A Cesenatico, però, c’è chi ha fatto scelte diverse. Come l’Okinawa, il rinomato sushi-restaurant di viale Trento che ha deciso, in piena autonomia, di chiudere l’attività almeno fino al 6 marzo.

Il foglio A4 appeso sulla porta d’ingresso spiega le ragioni: “A seguito della situazione creatasi nel paese, per cautela e nel rispetto delle disposizioni della Regione, il locale rimane chiuso fino al 6 marzo”. Un messaggio singolare perché, in realtà, come detto, non esiste alcuna “disposizione regionale” che imponga la chiusura ai pubblici esercizi.

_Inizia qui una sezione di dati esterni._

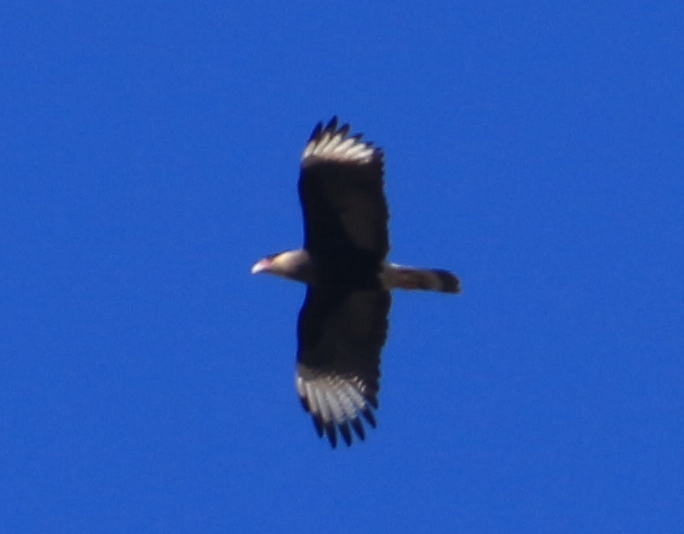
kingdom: Animalia
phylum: Chordata
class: Aves
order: Falconiformes
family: Falconidae
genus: Caracara
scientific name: Caracara plancus
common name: Southern caracara
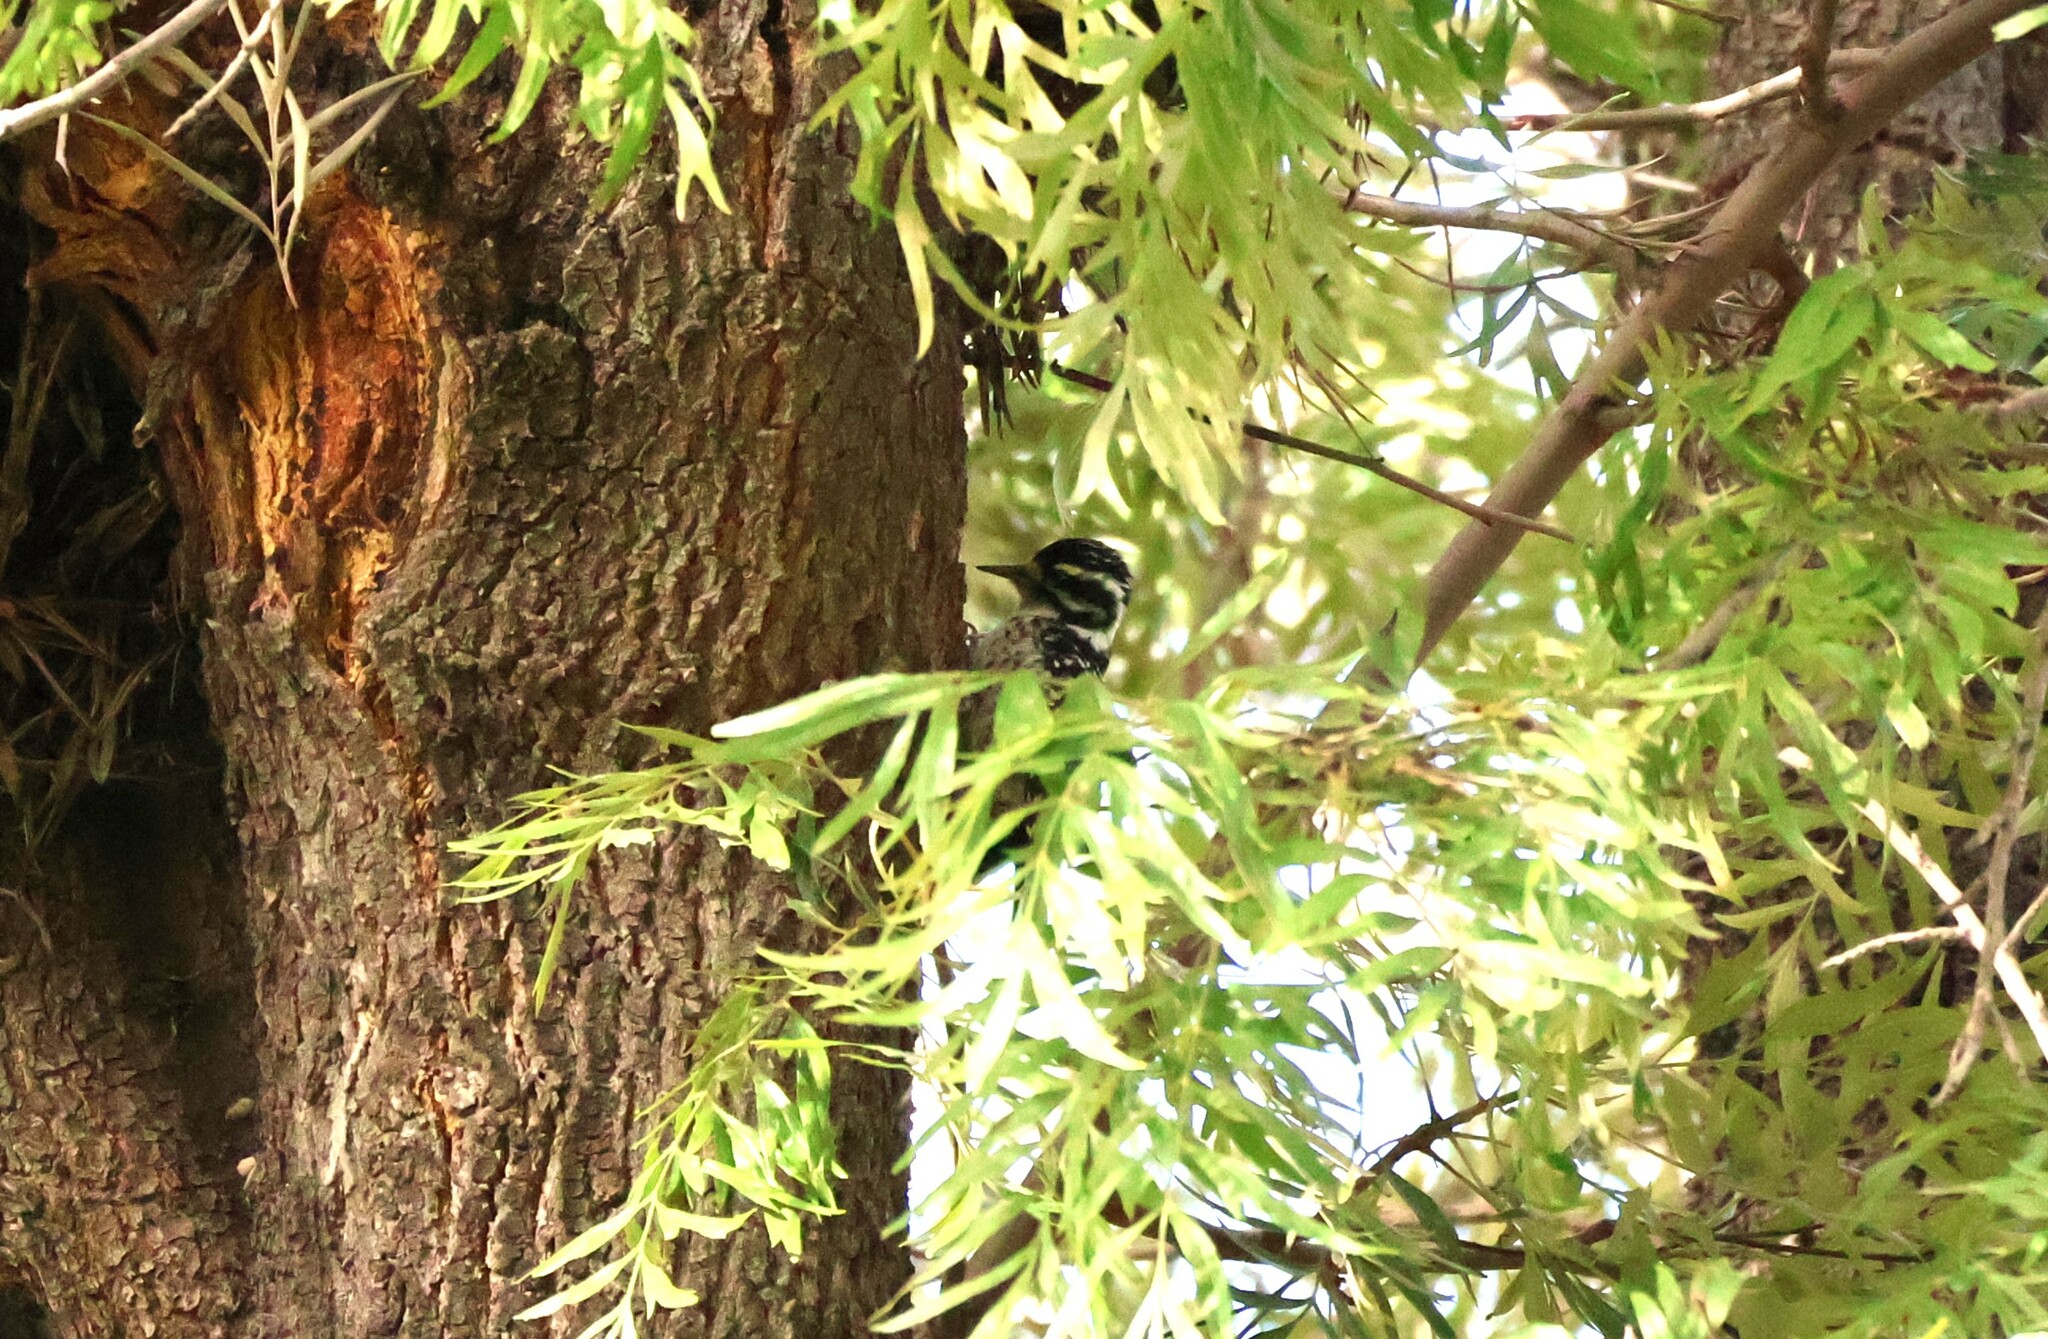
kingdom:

Più probabile, dunque, che la scelta sia dettata da mere ragioni economiche, ovvero dall’impossibilità di mantenere aperta un’attività ristorativa (con cibo altamente deperibile) a fronte di un’affluenza drasticamente diminuita negli ultimi giorni per colpa di una campagna denigratoria che, in particolare sui social, ha colpito soprattutto le attività gestite da orientali.

Insomma, un’altra brutta pagina di questa bizzarra pandemia.